警戒の意図も含めて足音はあえて消さない。
エレンが飛ばした鋏が威嚇になったのか、会話らしい会話は聞こえなくなった。
流石に向こうも警戒しているのか一切物音を立てずにいるようだが、よく立った耳に複数人の息遣いが細やかに聞こえてくる。
そうして辿り着いた広間の方へ視線を向けると、そこには一塊に固まった集団が。
まず視界に入ったのは、剣を逆手に構えこちらを見据える銀髪の少女と、その背中に隠れるようにしている猫のシリオンの少女に赤ジャケットの機械人。
そして足元にはオレンジのスカーフを巻いたボンプがいた。
見慣れたリナとお付きであるドリシラとアナステラと違い一般的なサイズ規格のボンプだ。
一見関係性を感じられない様相の彼等だが、己の瞳から一切視線を外さない手前の少女は常にこちらの挙動を補足している。

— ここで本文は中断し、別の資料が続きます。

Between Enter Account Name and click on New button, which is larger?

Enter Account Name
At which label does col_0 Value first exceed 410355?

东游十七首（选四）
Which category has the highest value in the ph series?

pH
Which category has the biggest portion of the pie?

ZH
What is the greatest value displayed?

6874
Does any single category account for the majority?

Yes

隙も少ない手慣れた構えだと、ライカンはすぐに気づいた。
とはいえ危機的脅威というほどではないのだが。
そう確信できるほどの場数を、歩んできたのだ。
「.....お見事でした。さぞ容易い道中だったでしょうが──―ここが終点です」
普段の温和で紳士な
―――――――一方、バレエツインズを覆う共生ホロウ内のとある一角では、1つの戦闘が終戦していた。
「Grrrrrr........Ggyaaa――――」
弱々しいうめき声を上げながら地面に横たわるのは1体のエーテリアス――――――ゴブリン。

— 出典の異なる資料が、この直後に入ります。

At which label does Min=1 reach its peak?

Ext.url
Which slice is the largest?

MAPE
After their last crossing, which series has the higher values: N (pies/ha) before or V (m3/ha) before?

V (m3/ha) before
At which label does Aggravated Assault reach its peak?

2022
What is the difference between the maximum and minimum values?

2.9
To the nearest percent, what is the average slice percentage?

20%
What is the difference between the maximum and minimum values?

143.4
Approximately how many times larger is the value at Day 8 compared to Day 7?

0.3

棍棒のように肥大化した上腕で敵を叩き潰す危険性の高いエーテル異形体だ。
しかし今はただ地に這いつくばるだけの何か。
巨腕は切り砕かれ、下半身はだらりと微動だにしない。
「Hahhhhhh.......」
そして、ゴブリンのコアを足で踏みしめているのも、またエーテリアスだった。
荒い息を吐き出しながら真っ白に覆われたエーテル性質の外殻を纏い、二又に割かれた槍のような武具を構えるその個体は外殻に覆われたコアである頭部の上に煌々と輝く環――――――――”天輪”を浮かべている。
満身創痍なゴブリンとは真反対に傷ひとつない体躯を輝かせるその姿は、彼が圧倒的勝者であることを物語っていた。

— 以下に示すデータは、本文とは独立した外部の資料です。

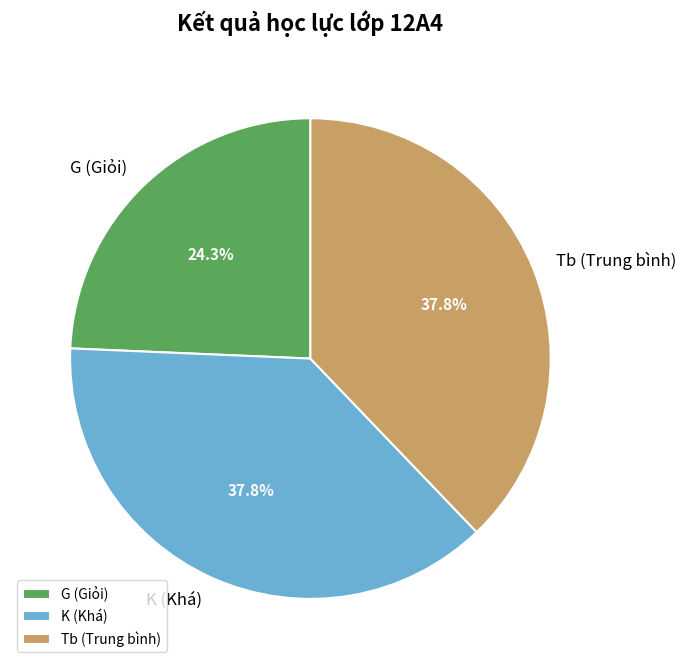

To the nearest percent, what is the difference between the largest and smallest slice percentages?

14%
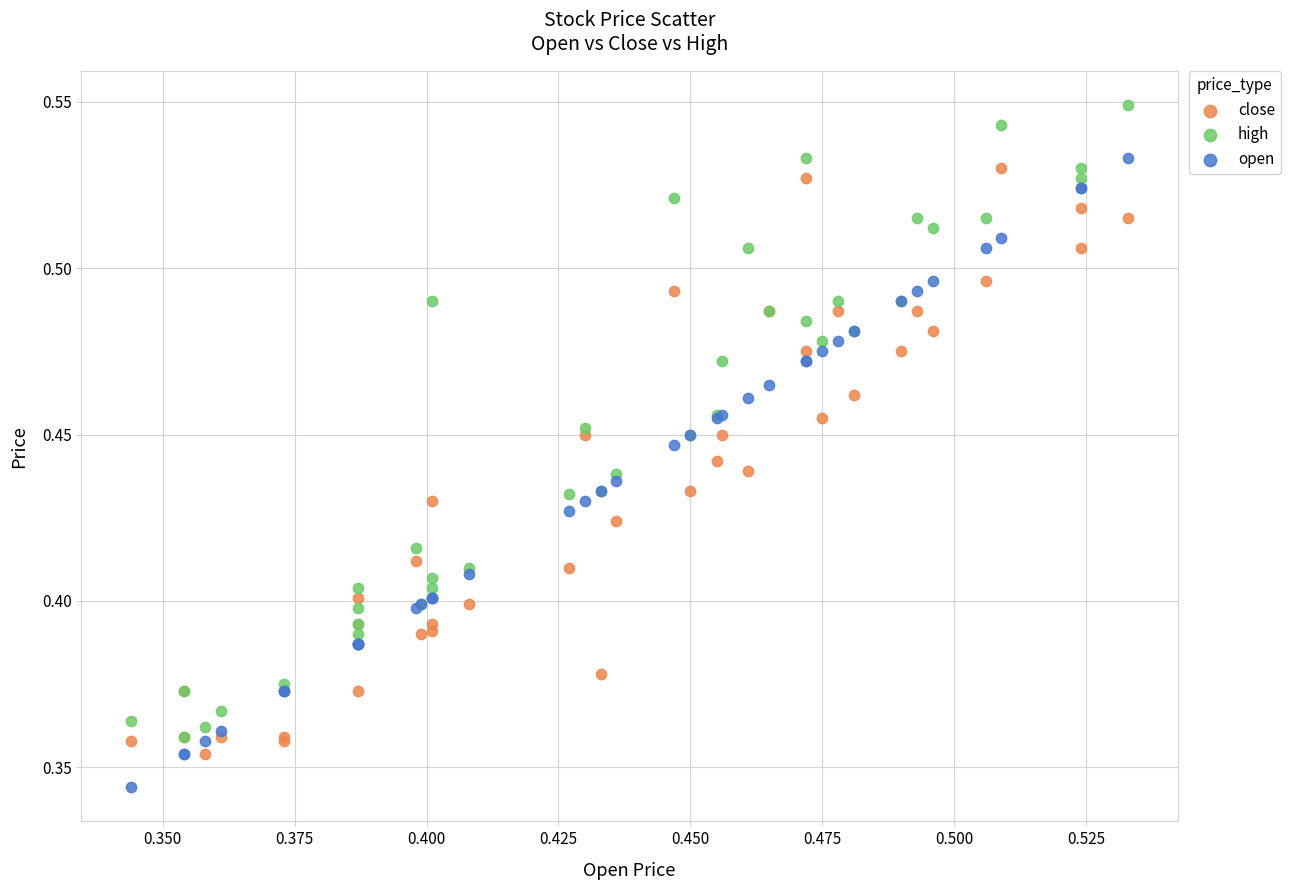

Which series reaches the maximum Y coordinate?

high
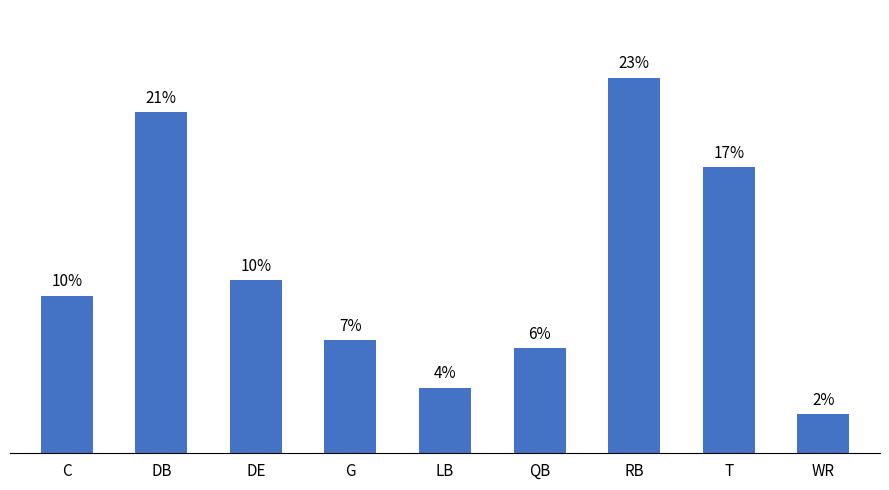

The chart shows a value of 210 at DB. True or false?

False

「Grrrrr!!!GAaaaaaaaa――――――――」
「.......」
足蹴にされるゴブリンが最後の抵抗を見せるようにその体を持ち上げようとするも、時は既に遅く。
コアを一瞬にして踏み砕かれてしまった。
「......Ugaa」
消滅していく亡骸を確認することもなく、”天輪”持ちはある1点へ視線を向ける。
その先にあるのは―――――並び建つ2つの巨大な塔型ビル。
その方向を一瞥すると、”天輪”持ちは足をそのままビルへと進めていった。
邂逅まで後少し―――――――――――――。